Jolie urges UN Security Council to take action against sexual violence
UNITED NATIONS - Movie star Angelina Jolie pleaded with members of the U.N. Security Council to adopt a resolution that would punish the perpetrators of sexual violence during conflict and protect the victims of the crime.
"Let us be clear what we're speaking of," said Jolie, who serves as a special envoy of U.N. High Commissioner for Refugees Antonio Guterres. "Young girls raped and impregnated before their bodies are able to carry a child, causing fistula. Boys held at gunpoint and forced to sexually assault their mothers and sisters. Women raped with bottles, wood branches and knives to cause as much damage as possible."
Jolie's short prepared speech came a few days after she visited the Syrian border, where she met with refugees in what she called "the worst humanitarian crisis of the 21st century," according to a U.N. report of her visit to mark World Refugee Day, June 20.

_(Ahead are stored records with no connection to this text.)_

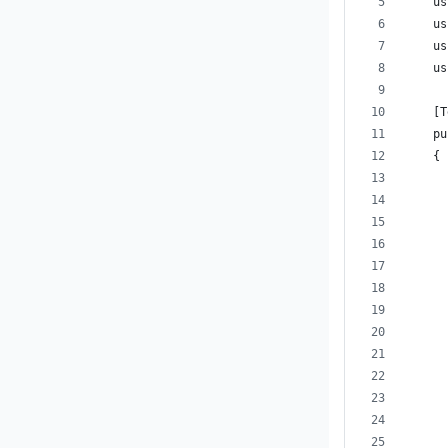
    us
    us
    us
    us
    [T
    pu
    {
      
      
      
      
      
      
      
      
      
      
      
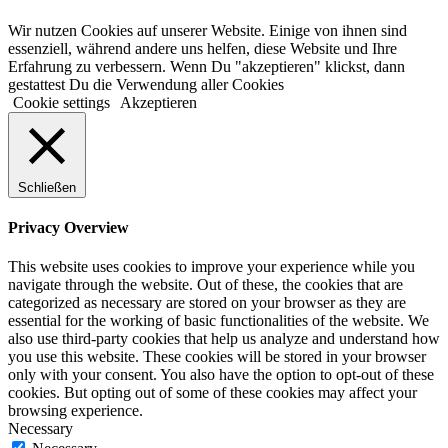
Wir nutzen Cookies auf unserer Website. Einige von ihnen sind
essenziell, während andere uns helfen, diese Website und Ihre
Erfahrung zu verbessern. Wenn Du "akzeptieren" klickst, dann
gestattest Du die Verwendung aller Cookies
Cookie settings
Akzeptieren
Schließen
Privacy Overview
This website uses cookies to improve your experience while you
navigate through the website. Out of these, the cookies that are
categorized as necessary are stored on your browser as they are
essential for the working of basic functionalities of the website. We
also use third-party cookies that help us analyze and understand how
you use this website. These cookies will be stored in your browser
only with your consent. You also have the option to opt-out of these
cookies. But opting out of some of these cookies may affect your
browsing experience.
Necessary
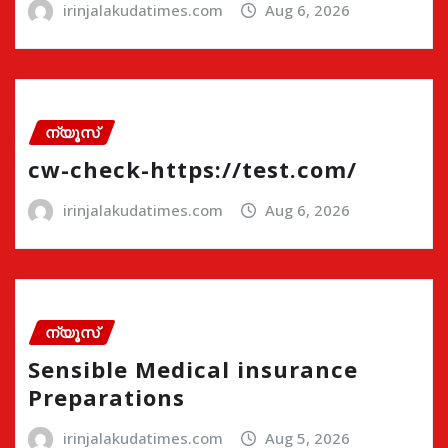
irinjalakudatimes.com
Aug 6, 2026
ന്യൂസ്
cw-check-https://test.com/
irinjalakudatimes.com
Aug 6, 2026
ന്യൂസ്
Sensible Medical insurance
Preparations
irinjalakudatimes.com
Aug 5, 2026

She told Security Council members the story of one woman she met in Jordan who was afraid to speak out after being assaulted.
"She knew that if she spoke out against the crimes against her, she would be attacked and possibly killed," Jolie said. "Rape is a tool of war. It is an act of aggression and a crime against humanity."

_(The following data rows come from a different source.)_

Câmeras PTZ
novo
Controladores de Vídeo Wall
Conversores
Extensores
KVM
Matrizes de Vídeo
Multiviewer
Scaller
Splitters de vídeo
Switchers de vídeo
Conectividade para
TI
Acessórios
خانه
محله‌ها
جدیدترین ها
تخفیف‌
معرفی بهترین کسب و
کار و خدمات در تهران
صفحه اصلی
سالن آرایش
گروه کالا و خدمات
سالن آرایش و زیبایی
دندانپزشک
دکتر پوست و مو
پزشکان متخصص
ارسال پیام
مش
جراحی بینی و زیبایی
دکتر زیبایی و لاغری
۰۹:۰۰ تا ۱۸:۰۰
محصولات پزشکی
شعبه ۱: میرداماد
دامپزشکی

She cited the United Nations charter to impress upon the Security Council that the 15-member body is responsible for the world's peace and security - and that sexual violence threatens international peace and security.
"Rape as a weapon of war is an assault on security and a world in which these crimes happen is one in which there is not and never will be peace," she said. "Addressing war zone sexual violence is, therefore, your responsibility, as well as the duty of governments in countries affected by it."
Jolie said of the victims, "They suffer most at the hands of their rapists, but they are also victims of a culture of impunity," and she took a jab at the inertia that sometimes steers the Security Council into political paralysis.
"I understand that there are many things that are difficult for the U.N. Security Council to agree on," she said. "But sexual violence in conflict should not be one of them."